L’art. 10 del decreto Liquidità qualifica improcedibili tutti i ricorsi - ai sensi degli artt. 15 e 195, l. f., e di cui all’art. 3 del D.Lgs. n. 270/1999 - depositati nel periodo tra il 9 marzo 2020 ed il 30 giugno 2020. ll secondo comma prevede che, nel periodo indicato al primo comma, sono sospesi i termini di cui all’art. 69 bis l. f. Sono esclusi i ricorsi presentati dal PM quando contengono la richiesta di provvedimenti cautelari o conservativi, di cui all’art. 15, ottavo comma, l. f., onde evitare che l’improcedibilità avvantaggi le imprese che, potenzialmente, stiano mettendo in atto condotte dissipative di rilevanza anche penale.
La misura ha carattere eccezionale e temporaneo e, come riportato nella relazione illustrativa, è indispensabile al fine di sottrarre le imprese ai procedimenti finalizzati all’apertura del fallimento e di procedure anch’esse fondate sullo stato d’insolvenza. Ciò risponde ad una duplice esigenza: da un lato si vuole evitare di sottoporre il ceto imprenditoriale alla pressione crescente delle istanze di fallimento di terzi e, dall’altro, si intende sottrarre gli stessi imprenditori alla drammatica scelta di presentare istanza di fallimento in proprio, in un quadro in cui lo stato di insolvenza può derivare da fattori esogeni e straordinari.
In realtà il rinvio delle udienze - dei procedimenti civili e penali, pendenti presso tutti gli uffici giudiziari e il decorso dei termini per il compimento di qualsiasi atto dei procedimenti civili e penali - era già stato disposto dall’art. 83, primo e secondo comma, D.L. 18/2020 e prolungato con l’art. 36 del decreto in esame. Probabilmente, deve concludersi che il legislatore si sia preoccupato di introdurre un precetto che consenta di evitare la presentazione di nuovi ricorsi.

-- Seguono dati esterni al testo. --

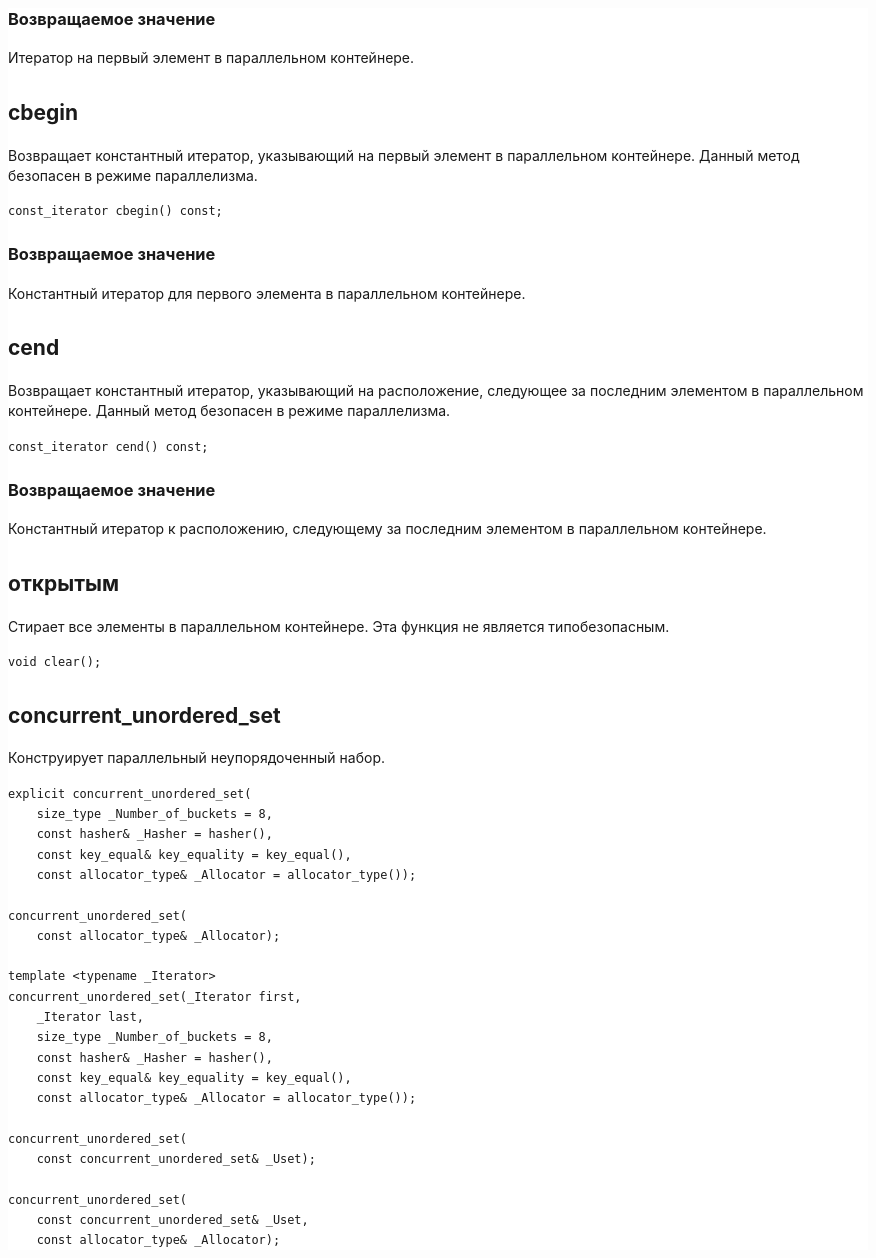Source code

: ### <a name="return-value"></a>Возвращаемое значение

Итератор на первый элемент в параллельном контейнере.

##  <a name="cbegin"></a>cbegin

Возвращает константный итератор, указывающий на первый элемент в параллельном контейнере. Данный метод безопасен в режиме параллелизма.

```
const_iterator cbegin() const;
```

### <a name="return-value"></a>Возвращаемое значение

Константный итератор для первого элемента в параллельном контейнере.

##  <a name="cend"></a>cend

Возвращает константный итератор, указывающий на расположение, следующее за последним элементом в параллельном контейнере. Данный метод безопасен в режиме параллелизма.

```
const_iterator cend() const;
```

### <a name="return-value"></a>Возвращаемое значение

Константный итератор к расположению, следующему за последним элементом в параллельном контейнере.

##  <a name="clear"></a>открытым

Стирает все элементы в параллельном контейнере. Эта функция не является типобезопасным.

```
void clear();
```

##  <a name="ctor"></a>concurrent_unordered_set

Конструирует параллельный неупорядоченный набор.

```
explicit concurrent_unordered_set(
    size_type _Number_of_buckets = 8,
    const hasher& _Hasher = hasher(),
    const key_equal& key_equality = key_equal(),
    const allocator_type& _Allocator = allocator_type());

concurrent_unordered_set(
    const allocator_type& _Allocator);

template <typename _Iterator>
concurrent_unordered_set(_Iterator first,
    _Iterator last,
    size_type _Number_of_buckets = 8,
    const hasher& _Hasher = hasher(),
    const key_equal& key_equality = key_equal(),
    const allocator_type& _Allocator = allocator_type());

concurrent_unordered_set(
    const concurrent_unordered_set& _Uset);

concurrent_unordered_set(
    const concurrent_unordered_set& _Uset,
    const allocator_type& _Allocator);
```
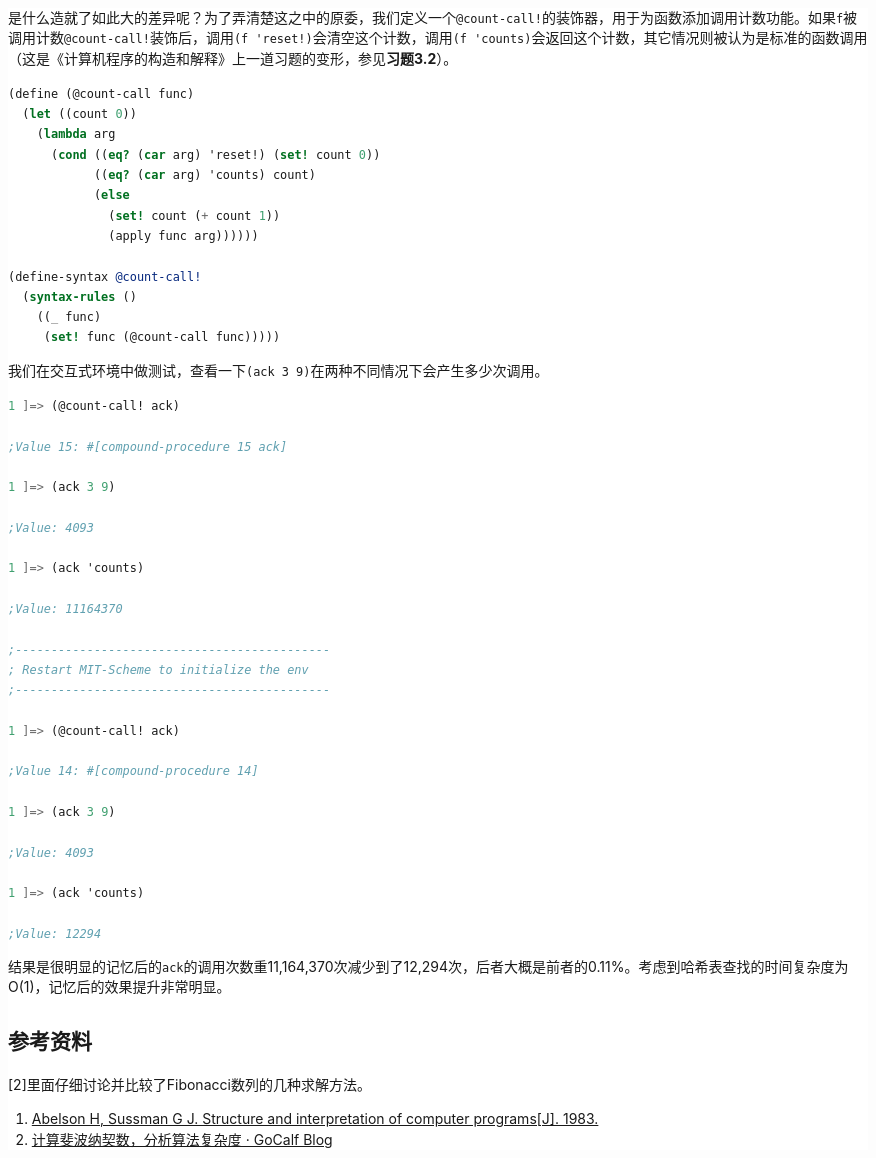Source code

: 是什么造就了如此大的差异呢？为了弄清楚这之中的原委，我们定义一个`@count-call!`的装饰器，用于为函数添加调用计数功能。如果`f`被调用计数`@count-call!`装饰后，调用`(f 'reset!)`会清空这个计数，调用`(f 'counts)`会返回这个计数，其它情况则被认为是标准的函数调用（这是《计算机程序的构造和解释》上一道习题的变形，参见**习题3.2**）。

```scheme
(define (@count-call func)
  (let ((count 0))
    (lambda arg
      (cond ((eq? (car arg) 'reset!) (set! count 0))
            ((eq? (car arg) 'counts) count)
            (else
              (set! count (+ count 1))
              (apply func arg))))))
              
(define-syntax @count-call!
  (syntax-rules ()
    ((_ func)
     (set! func (@count-call func)))))
```

我们在交互式环境中做测试，查看一下`(ack 3 9)`在两种不同情况下会产生多少次调用。

```scheme
1 ]=> (@count-call! ack)

;Value 15: #[compound-procedure 15 ack]

1 ]=> (ack 3 9)

;Value: 4093

1 ]=> (ack 'counts)

;Value: 11164370

;--------------------------------------------
; Restart MIT-Scheme to initialize the env
;--------------------------------------------

1 ]=> (@count-call! ack)

;Value 14: #[compound-procedure 14]

1 ]=> (ack 3 9)

;Value: 4093

1 ]=> (ack 'counts)

;Value: 12294
```

结果是很明显的记忆后的`ack`的调用次数重11,164,370次减少到了12,294次，后者大概是前者的0.11%。考虑到哈希表查找的时间复杂度为O(1)，记忆后的效果提升非常明显。

<h2 class="ordered">参考资料</h2>

[2]里面仔细讨论并比较了Fibonacci数列的几种求解方法。

1. [Abelson H, Sussman G J. Structure and interpretation of computer programs[J]. 1983.](http://mitpress.mit.edu/sicp/)  
2. [计算斐波纳契数，分析算法复杂度 · GoCalf Blog](http://www.gocalf.com/blog/calc-fibonacci.html)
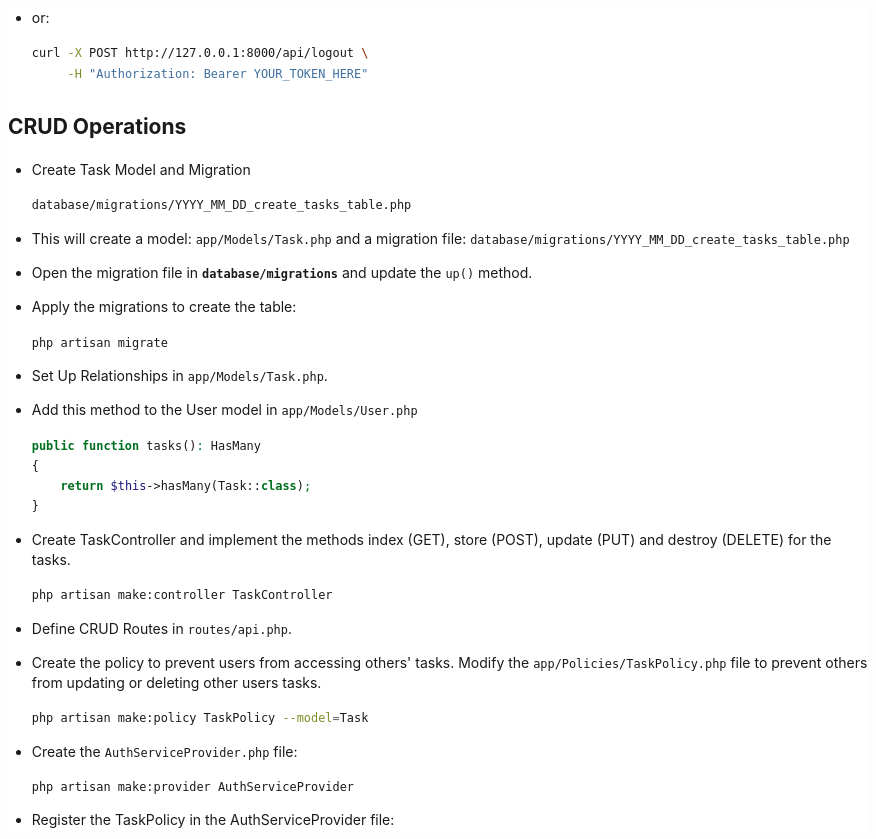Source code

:   - or:
    
    ```bash
    curl -X POST http://127.0.0.1:8000/api/logout \
         -H "Authorization: Bearer YOUR_TOKEN_HERE"
    ```



## CRUD Operations

- Create Task Model and Migration
  
  ```bash
  database/migrations/YYYY_MM_DD_create_tasks_table.php
  ```

- This will create a model: ```app/Models/Task.php``` and a migration file: ```database/migrations/YYYY_MM_DD_create_tasks_table.php```

- Open the migration file in **`database/migrations`** and update the `up()` method.

- Apply the migrations to create the table:
  
  ```bash
  php artisan migrate
  ```

- Set Up Relationships in ```app/Models/Task.php```.

- Add this method to the User model in `app/Models/User.php`
  
  ```php
  public function tasks(): HasMany
  {
      return $this->hasMany(Task::class);
  }
  ```

- Create TaskController and implement the methods index (GET), store (POST), update (PUT) and destroy (DELETE) for the tasks.
  
  ```bash
  php artisan make:controller TaskController
  ```

- Define CRUD Routes in ```routes/api.php```.

- Create the policy to prevent users from accessing others' tasks. Modify the ```app/Policies/TaskPolicy.php``` file to prevent others from updating or deleting other users tasks.
  
  ```bash
  php artisan make:policy TaskPolicy --model=Task
  ```

- Create the ```AuthServiceProvider.php``` file:
  
  ```bash
  php artisan make:provider AuthServiceProvider
  ```

- Register the TaskPolicy in the AuthServiceProvider file:
  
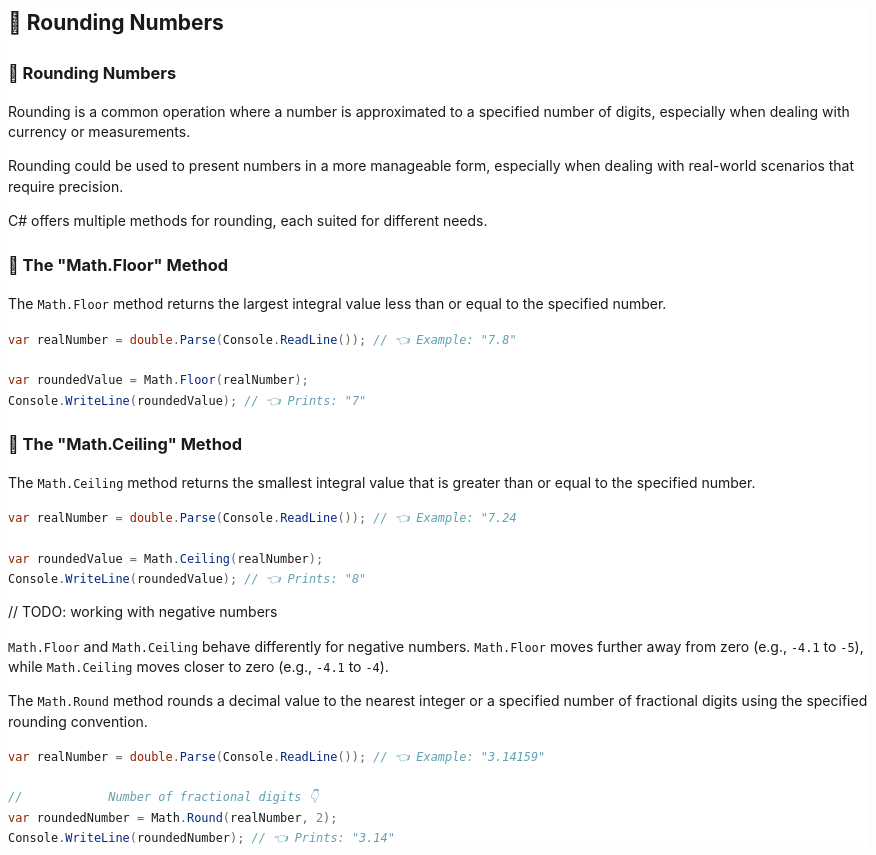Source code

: ## 🎯 Rounding Numbers

### 🎯 Rounding Numbers

Rounding is a common operation where a number is approximated to a specified number of digits, especially when dealing with currency or measurements.

Rounding could be used to present numbers in a more manageable form, especially when dealing with real-world scenarios that require precision.

C# offers multiple methods for rounding, each suited for different needs.

### 🔽 The "Math.Floor" Method

The `Math.Floor` method returns the largest integral value less than or equal to the specified number.

```csharp
var realNumber = double.Parse(Console.ReadLine()); // 👈 Example: "7.8"

var roundedValue = Math.Floor(realNumber);
Console.WriteLine(roundedValue); // 👈 Prints: "7"
```

### 🔼 The "Math.Ceiling" Method

The `Math.Ceiling` method returns the smallest integral value that is greater than or equal to the specified number.

```csharp
var realNumber = double.Parse(Console.ReadLine()); // 👈 Example: "7.24

var roundedValue = Math.Ceiling(realNumber);
Console.WriteLine(roundedValue); // 👈 Prints: "8"
```





// TODO: working with negative numbers






`Math.Floor` and `Math.Ceiling` behave differently for negative numbers. `Math.Floor` moves further away from zero (e.g., `-4.1` to `-5`), while `Math.Ceiling` moves closer to zero (e.g., `-4.1` to `-4`).

The `Math.Round` method rounds a decimal value to the nearest integer or a specified number of fractional digits using the specified rounding convention.

```csharp
var realNumber = double.Parse(Console.ReadLine()); // 👈 Example: "3.14159"

//            Number of fractional digits 👇
var roundedNumber = Math.Round(realNumber, 2);
Console.WriteLine(roundedNumber); // 👈 Prints: "3.14"
```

La norma, tuttavia, provoca non pochi problemi. Si pensi ai ricorsi depositati dopo il 9 marzo e decisi con sentenze pubblicate entro l’8 aprile, per i quali potrebbe, in un tentativo di salvataggio, richiamarsi il debole principio di urgenza di cui al terzo comma dell’art. 83 del D.L. 18/2020. Diversamente, per quelli non ancora decisi, dovrebbe applicarsi il termine di rinvio di cui all’art. 83, primo comma, prorogato dall’art. 36 del decreto liquidità.
Un altro problema che si evidenzia è quello di determinazione del periodo annuale per la dichiarazione di fallimento, ex art. 10 l. f. Sul punto nulla dice il legislatore ed in attesa della legge di conversione, occorre ipotizzare un percorso. Presumibilmente, bisogna distinguere l’ipotesi in cui la cessazione sia avvenuta ante 9 marzo, da quella in cui sia avvenuta nel periodo di sospensione e, ancora, se sia stata o meno dichiarata l’improcedibilità.
Ora, poiché il legislatore fa riferimento ai ricorsi presentati nel periodo 9 marzo - 30 giugno, si deve supporre la fallibilità, considerato nel computo il periodo di sospensione, solo nel caso in cui sia stata dichiarata l’improcedibilità.
Omologamente, per le cancellazioni intervenute dopo il 9 marzo, con domanda anteriore, il computo del periodo annuale dovrebbe riprendere dalla fine della sospensione forzata, ossia dal 30 giugno. Allo stesso modo, tenendo conto della data del fallimento e della data di compimento dell’atto, si dovrebbe ragionare per i termini ex art. 69 l.f.